The pound to dollar exchange rate (GBP/USD) oscillates around its 100-day moving average near 1.3480 at the start of a new week that will be characterised by a steady flow of U.S. data:
ISM manufacturing (Mon), JOLTS (Tue), ADP, factory orders and ISM services followed by the Beige Book on (Wed), then Challenger job cuts (Thu).
Friday's non-farm payrolls is the highlight, with the market looking for 93k jobs to have been created in May.
The unemployment rate is expected unchanged at 4.3%, but the risks look lower if the payrolls gains show up on the household side.
The market will be looking for the data to offer fresh signals as to whether or not the Federal Reserve has scope to lower interest rates this year.
The dollar has firmed over recent weeks as solid data and rising inflation rates indicate there's limited opportunity to lower interest rates.
As rate cut bets fade, U.S. bond yields firm, which is, on balance, supportive of the dollar.

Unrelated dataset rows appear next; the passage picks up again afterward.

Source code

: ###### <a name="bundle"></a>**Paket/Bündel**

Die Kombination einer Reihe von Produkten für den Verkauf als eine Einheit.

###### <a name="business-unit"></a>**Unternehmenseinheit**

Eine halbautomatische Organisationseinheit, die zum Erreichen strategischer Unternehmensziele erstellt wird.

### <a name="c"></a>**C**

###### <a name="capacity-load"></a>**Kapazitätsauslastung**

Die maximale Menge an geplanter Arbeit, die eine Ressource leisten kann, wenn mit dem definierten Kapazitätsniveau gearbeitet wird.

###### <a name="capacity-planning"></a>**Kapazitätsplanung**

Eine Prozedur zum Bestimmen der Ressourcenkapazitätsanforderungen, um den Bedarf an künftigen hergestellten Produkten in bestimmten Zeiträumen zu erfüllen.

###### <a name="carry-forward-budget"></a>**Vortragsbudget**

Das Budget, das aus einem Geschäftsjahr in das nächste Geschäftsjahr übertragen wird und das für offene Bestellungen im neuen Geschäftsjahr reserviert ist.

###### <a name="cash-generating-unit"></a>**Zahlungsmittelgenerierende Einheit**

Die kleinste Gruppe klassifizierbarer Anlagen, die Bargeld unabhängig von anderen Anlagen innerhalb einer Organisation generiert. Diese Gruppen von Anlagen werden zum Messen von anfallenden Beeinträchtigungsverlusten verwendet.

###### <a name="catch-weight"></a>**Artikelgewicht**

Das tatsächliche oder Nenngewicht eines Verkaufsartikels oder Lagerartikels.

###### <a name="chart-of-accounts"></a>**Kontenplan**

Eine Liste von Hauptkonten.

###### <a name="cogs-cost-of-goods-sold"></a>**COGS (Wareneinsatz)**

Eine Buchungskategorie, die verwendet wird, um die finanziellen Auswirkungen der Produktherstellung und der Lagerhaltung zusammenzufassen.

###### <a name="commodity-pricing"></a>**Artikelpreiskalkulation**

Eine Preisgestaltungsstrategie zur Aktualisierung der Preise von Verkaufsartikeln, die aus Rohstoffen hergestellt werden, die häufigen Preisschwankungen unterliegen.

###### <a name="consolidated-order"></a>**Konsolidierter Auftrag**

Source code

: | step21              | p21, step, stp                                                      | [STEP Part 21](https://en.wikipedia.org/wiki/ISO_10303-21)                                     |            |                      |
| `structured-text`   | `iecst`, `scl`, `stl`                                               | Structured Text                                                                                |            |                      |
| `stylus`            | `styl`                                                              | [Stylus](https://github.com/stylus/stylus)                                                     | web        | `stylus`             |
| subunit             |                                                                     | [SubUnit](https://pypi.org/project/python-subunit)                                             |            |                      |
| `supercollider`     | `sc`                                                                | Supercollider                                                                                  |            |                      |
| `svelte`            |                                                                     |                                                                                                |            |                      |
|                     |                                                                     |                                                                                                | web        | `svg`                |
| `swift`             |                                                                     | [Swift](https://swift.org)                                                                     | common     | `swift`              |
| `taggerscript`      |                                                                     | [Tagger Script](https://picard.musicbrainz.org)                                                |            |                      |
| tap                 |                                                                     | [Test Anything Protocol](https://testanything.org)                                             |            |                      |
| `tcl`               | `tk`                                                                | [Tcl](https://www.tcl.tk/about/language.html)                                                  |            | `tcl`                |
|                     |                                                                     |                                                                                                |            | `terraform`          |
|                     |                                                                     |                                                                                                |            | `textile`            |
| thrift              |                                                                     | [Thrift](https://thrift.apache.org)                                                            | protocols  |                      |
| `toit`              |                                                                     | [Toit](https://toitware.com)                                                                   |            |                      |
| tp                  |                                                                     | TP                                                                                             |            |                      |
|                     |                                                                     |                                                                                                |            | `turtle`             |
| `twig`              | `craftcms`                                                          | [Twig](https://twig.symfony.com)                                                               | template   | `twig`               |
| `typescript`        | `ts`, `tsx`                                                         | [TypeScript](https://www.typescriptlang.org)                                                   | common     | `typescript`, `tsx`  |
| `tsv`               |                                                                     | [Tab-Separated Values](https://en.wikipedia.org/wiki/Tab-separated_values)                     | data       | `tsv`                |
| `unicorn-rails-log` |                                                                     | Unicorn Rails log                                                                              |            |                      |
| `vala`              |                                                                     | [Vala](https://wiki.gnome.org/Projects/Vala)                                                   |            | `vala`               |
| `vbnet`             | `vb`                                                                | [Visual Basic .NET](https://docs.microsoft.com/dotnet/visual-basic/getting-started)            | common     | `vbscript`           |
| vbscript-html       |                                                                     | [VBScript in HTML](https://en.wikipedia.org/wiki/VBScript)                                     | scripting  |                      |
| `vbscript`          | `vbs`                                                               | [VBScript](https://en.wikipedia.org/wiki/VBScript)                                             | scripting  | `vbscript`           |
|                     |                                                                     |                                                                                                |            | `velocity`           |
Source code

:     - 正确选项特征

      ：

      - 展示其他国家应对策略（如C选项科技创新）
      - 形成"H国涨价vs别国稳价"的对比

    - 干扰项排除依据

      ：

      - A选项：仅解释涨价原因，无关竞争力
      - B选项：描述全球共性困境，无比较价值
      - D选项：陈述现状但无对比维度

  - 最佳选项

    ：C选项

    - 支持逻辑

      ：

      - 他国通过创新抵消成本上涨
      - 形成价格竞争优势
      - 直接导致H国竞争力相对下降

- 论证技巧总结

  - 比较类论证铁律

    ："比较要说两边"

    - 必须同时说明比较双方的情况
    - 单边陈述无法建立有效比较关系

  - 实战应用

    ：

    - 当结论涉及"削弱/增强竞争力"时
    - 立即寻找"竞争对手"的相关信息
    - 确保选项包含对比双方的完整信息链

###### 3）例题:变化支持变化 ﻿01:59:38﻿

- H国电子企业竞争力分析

The broader structure remains constructive but not outright bullish. Since the April low at 1.3160, GBP/USD has formed a pattern of higher lows, and the recovery from the late-May dip indicates demand remains present beneath the market.

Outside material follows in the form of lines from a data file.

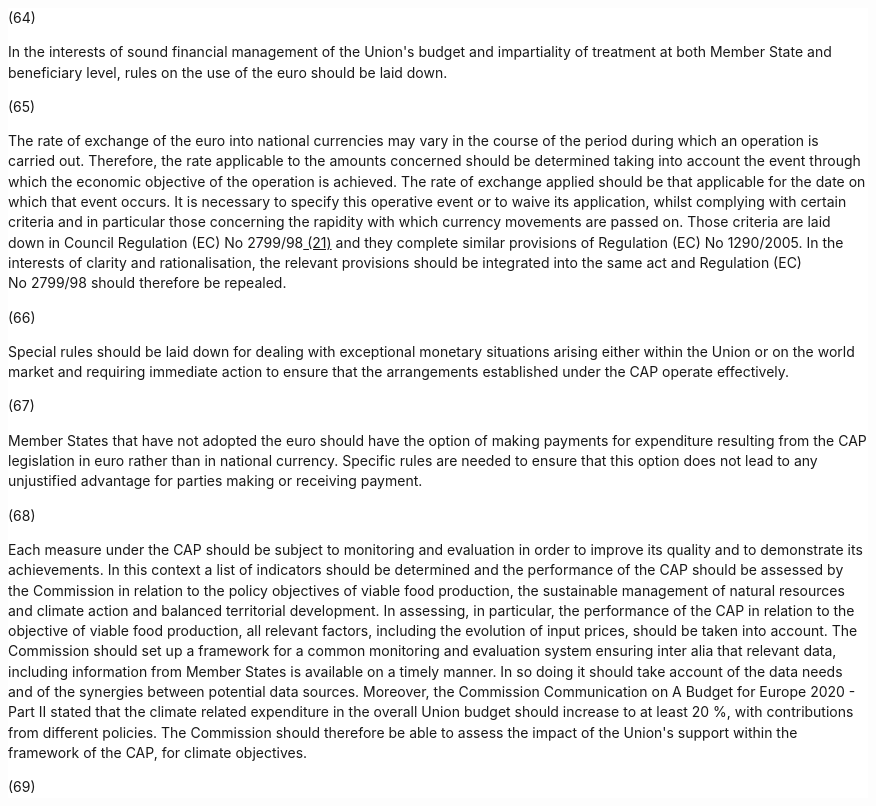 
(64)

In the interests of sound financial management of the Union's budget and impartiality of treatment at both Member State and beneficiary level, rules on the use of the euro should be laid down.

  

(65)

The rate of exchange of the euro into national currencies may vary in the course of the period during which an operation is carried out. Therefore, the rate applicable to the amounts concerned should be determined taking into account the event through which the economic objective of the operation is achieved. The rate of exchange applied should be that applicable for the date on which that event occurs. It is necessary to specify this operative event or to waive its application, whilst complying with certain criteria and in particular those concerning the rapidity with which currency movements are passed on. Those criteria are laid down in Council Regulation (EC) No 2799/98[ (21)](#ntr21-L_2013347EN.01054901-E0021) and they complete similar provisions of Regulation (EC) No 1290/2005. In the interests of clarity and rationalisation, the relevant provisions should be integrated into the same act and Regulation (EC) No 2799/98 should therefore be repealed.

  

(66)

Special rules should be laid down for dealing with exceptional monetary situations arising either within the Union or on the world market and requiring immediate action to ensure that the arrangements established under the CAP operate effectively.

  

(67)

Member States that have not adopted the euro should have the option of making payments for expenditure resulting from the CAP legislation in euro rather than in national currency. Specific rules are needed to ensure that this option does not lead to any unjustified advantage for parties making or receiving payment.

  

(68)

Each measure under the CAP should be subject to monitoring and evaluation in order to improve its quality and to demonstrate its achievements. In this context a list of indicators should be determined and the performance of the CAP should be assessed by the Commission in relation to the policy objectives of viable food production, the sustainable management of natural resources and climate action and balanced territorial development. In assessing, in particular, the performance of the CAP in relation to the objective of viable food production, all relevant factors, including the evolution of input prices, should be taken into account. The Commission should set up a framework for a common monitoring and evaluation system ensuring inter alia that relevant data, including information from Member States is available on a timely manner. In so doing it should take account of the data needs and of the synergies between potential data sources. Moreover, the Commission Communication on A Budget for Europe 2020 - Part II stated that the climate related expenditure in the overall Union budget should increase to at least 20 %, with contributions from different policies. The Commission should therefore be able to assess the impact of the Union's support within the framework of the CAP, for climate objectives.

  

(69)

However, every attempt to establish a foothold above 1.3600 has failed, leaving that level as the defining barrier separating consolidation from a renewed sterling uptrend.
The 100-day moving average is also noteworthy because it has flattened significantly over recent months. A flat long-term moving average typically reflects a range-bound market rather than a directional trend, which is exactly what the chart has exhibited since late 2025.

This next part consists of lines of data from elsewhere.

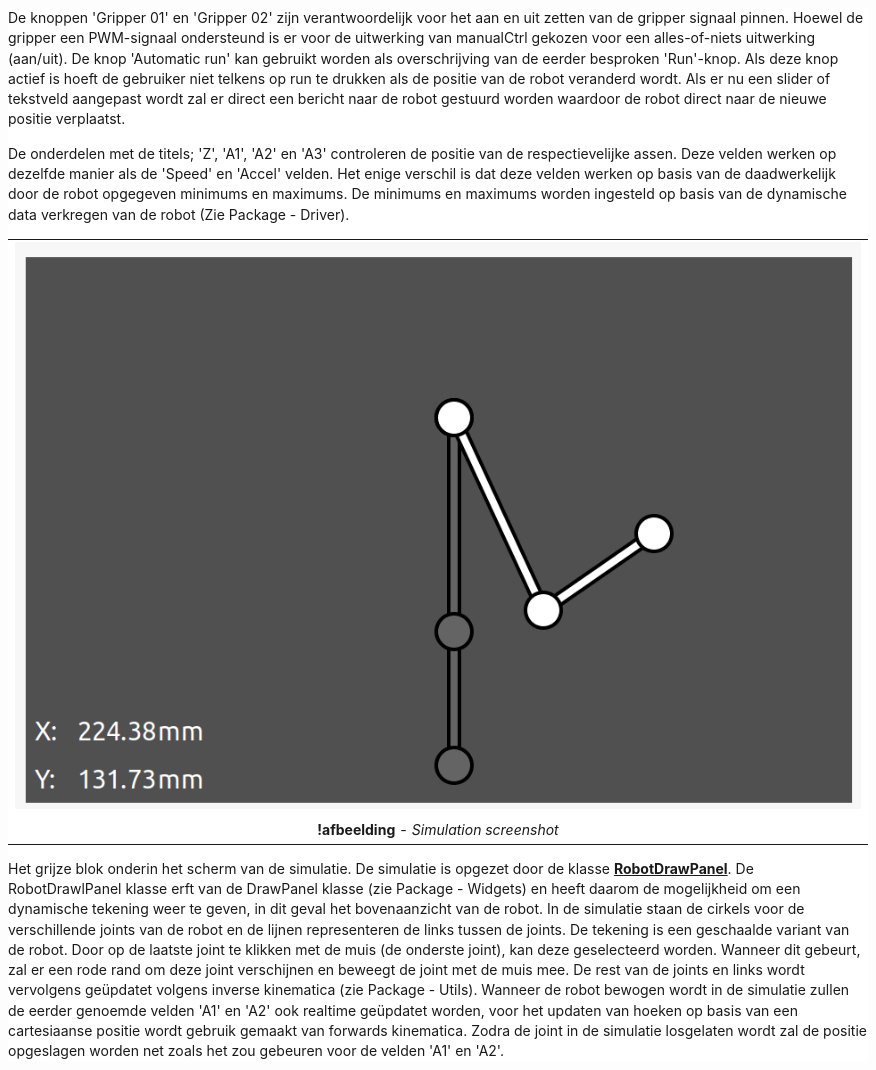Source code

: De knoppen 'Gripper 01' en 'Gripper 02' zijn verantwoordelijk voor het aan en uit zetten van de gripper signaal pinnen. Hoewel de gripper een PWM-signaal ondersteund is er voor de uitwerking van manualCtrl gekozen voor een alles-of-niets uitwerking (aan/uit). De knop 'Automatic run' kan gebruikt worden als overschrijving van de eerder besproken 'Run'-knop. Als deze knop actief is hoeft de gebruiker niet telkens op run te drukken als de positie van de robot veranderd wordt. Als er nu een slider of tekstveld aangepast wordt zal er direct een bericht naar de robot gestuurd worden waardoor de robot direct naar de nieuwe positie verplaatst.

De onderdelen met de titels; 'Z', 'A1', 'A2' en 'A3' controleren de positie van de respectievelijke assen. Deze velden werken op dezelfde manier als de 'Speed' en 'Accel' velden. Het enige verschil is dat deze velden werken op basis van de daadwerkelijk door de robot opgegeven minimums en maximums. De minimums en maximums worden ingesteld op basis van de dynamische data verkregen van de robot (Zie Package - Driver). 

|                                                                        |
| :--------------------------------------------------------------------: |
| <img width="10000" src="assets/simulation_01.png"  alt="simulation"/> |
|      **!afbeelding** - *Simulation screenshot*       |

Het grijze blok onderin het scherm van de simulatie. De simulatie is opgezet door de klasse [**RobotDrawPanel**](https://github.com/LukevLuijn/robox/blob/main/robox_control_ui/include/frame/RobotDrawPanel.h). De RobotDrawlPanel klasse erft van de DrawPanel klasse (zie Package - Widgets) en heeft daarom de mogelijkheid om een dynamische tekening weer te geven, in dit geval het bovenaanzicht van de robot. In de simulatie staan de cirkels voor de verschillende joints van de robot en de lijnen representeren de links tussen de joints. De tekening is een geschaalde variant van de robot. Door op de laatste joint te klikken met de muis (de onderste joint), kan deze geselecteerd worden. Wanneer dit gebeurt, zal er een rode rand om deze joint verschijnen en beweegt de joint met de muis mee. De rest van de joints en links wordt vervolgens geüpdatet volgens inverse kinematica (zie Package - Utils). Wanneer de robot bewogen wordt in de simulatie zullen de eerder genoemde velden 'A1' en 'A2' ook realtime geüpdatet worden, voor het updaten van hoeken op basis van een cartesiaanse positie wordt gebruik gemaakt van forwards kinematica. Zodra de joint in de simulatie losgelaten wordt zal de positie opgeslagen worden net zoals het zou gebeuren voor de velden 'A1' en 'A2'.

Until either 1.3600 or 1.3160 gives way, the market is likely to continue trading within broad boundaries.
For the coming week, the balance of probabilities points toward continued consolidation with a slight downside bias.
U.S. data aside, risk sentiment will be an important background driver, with eyes on progress in Middle East peace negotiations, given the dollar tends to benefit from setbacks to the process.
Sporadic flare-ups continue in the region, but the market is confident in the direction of travel; overnight U.S. President Donald Trump said talks with Iran over an interim peace deal will "work out well."
For pound sterling, there's no tier-one data to look forward to, although Andrew Bailey, Governor of the Bank of England, is in the frame, with three appearances planned.
He should give an updated view on what the Bank is thinking regarding inflation and the future of interest rates. Here, the message should be that the Bank expects inflation to rise in the coming months, but that it's been encouraged by May's undershoot in the inflation data.
With rate cuts off the table, the UK's yield advantage will persist, and that's supportive of GBP/EUR.
Bailey's scheduled appearances:
Tuesday 2 June (3:00 pm): Oral evidence to the Lords Economic Affairs Committee in Parliament.
Thursday 4 June (4:40 pm): Headline speech at the Investment Association Annual Conference 2026.
Friday 5 June (7:00 pm): "In conversation" with economists Ed Balls and Stephanie Flanders at the 250th Anniversary of Adam Smith's Wealth of Nations event in Kirkcaldy, Scotland.